ETLantic and DTCS share a publisher, so portable requirements may drive coordinated DTCS specification and package releases. Until a DTCS change is published and included in ETLantic's compatible dependency range, it remains a proposal rather than normative shipped behavior.
Requirement Language¶
The DTCS and DPCS specifications use normative requirement terms such as
MUST, SHOULD, and MAY.
User guides generally use plain explanatory language. Reference and development
documents may use should to describe intended 1.0 behavior, but those
statements are not contract-standard requirements unless linked to a normative
specification.
Code Examples¶
Beginner and runnable examples prioritize executable current behavior. Future design examples may prioritize the intended authoring model only when their status is prominent:
For all examples:
- Examples should become executable or syntax-checked.
- Unsupported examples should be marked explicitly.

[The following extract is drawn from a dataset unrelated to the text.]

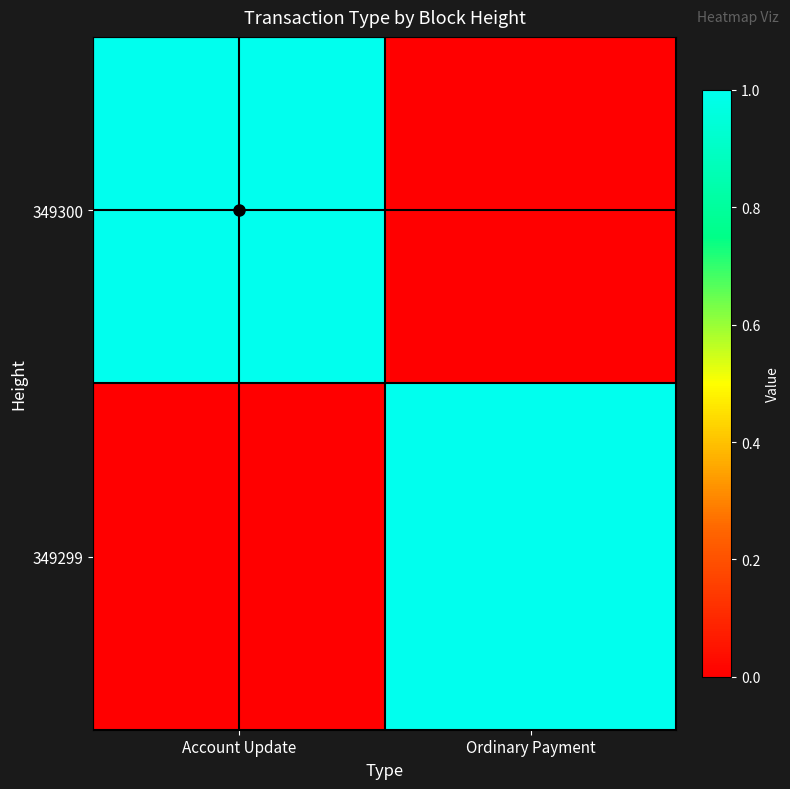

Reading right to left, transcribe all the data shown in this chart.

349300: Ordinary Payment=0	Account Update=1
349299: Ordinary Payment=1	Account Update=0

- Renamed APIs should be updated across the whole documentation set.
- Generated artifacts should be checked in CI.
Design Versus Runtime¶
Documentation must preserve this distinction:
Pipeline / Transformation / Contract
Portable meaning
PipelinePlan
Resolved execution-independent plan
Plugin or compiled artifact
Backend realization
Run result and events
Observed execution
Avoid using these layers interchangeably.
Adding or Changing Documentation¶
When changing a central concept:
- Update the glossary.
- Update the relevant design decision.
- Update architecture and lifecycle diagrams.
- Update authoring examples.
- Update reference APIs.
- Update plugin conformance expectations.
- Run internal-link and code-fence checks.
Current Implementation Boundary¶
The roadmap, not chapter volume, determines implementation status. A detailed chapter may describe a future backend or SDK surface that has not yet been built.